··· Input for this task ···
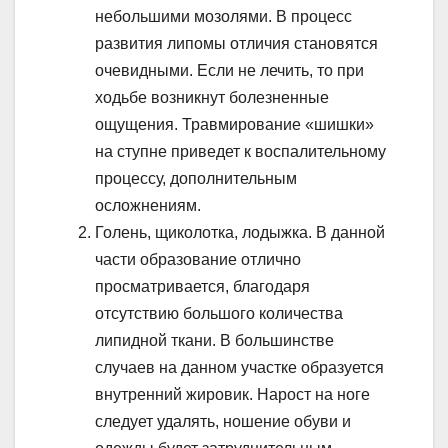
небольшими мозолями. В процесс
развития липомы отличия становятся
очевидными. Если не лечить, то при
ходьбе возникнут болезненные
ощущения. Травмирование «шишки»
на ступне приведет к воспалительному
процессу, дополнительным
осложнениям.
Голень, щиколотка, лодыжка. В данной
части образование отлично
просматривается, благодаря
отсутствию большого количества
липидной ткани. В большинстве
случаев на данном участке образуется
внутренний жировик. Нарост на ноге
следует удалять, ношение обуви и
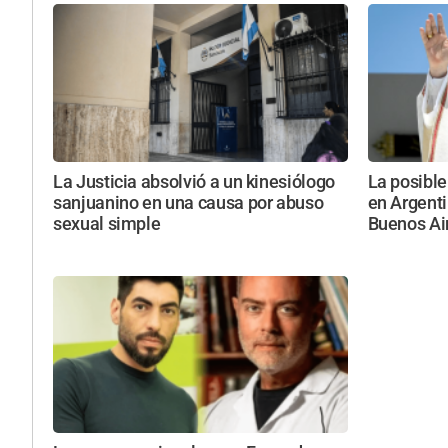
La Justicia absolvió a un kinesiólogo
La posibl
sanjuanino en una causa por abuso
en Argenti
sexual simple
Buenos Ai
···
• Problem to solve:
Reproduce the entries above without change, omitting all pictures.

• Output for this exercise:
небольшими мозолями. В процесс
развития липомы отличия становятся
очевидными. Если не лечить, то при
ходьбе возникнут болезненные
ощущения. Травмирование «шишки»
на ступне приведет к воспалительному
процессу, дополнительным
осложнениям.
Голень, щиколотка, лодыжка. В данной
части образование отлично
просматривается, благодаря
отсутствию большого количества
липидной ткани. В большинстве
случаев на данном участке образуется
внутренний жировик. Нарост на ноге
следует удалять, ношение обуви и
La Justicia absolvió a un kinesiólogo
La posibl
sanjuanino en una causa por abuso
en Argenti
sexual simple
Buenos Ai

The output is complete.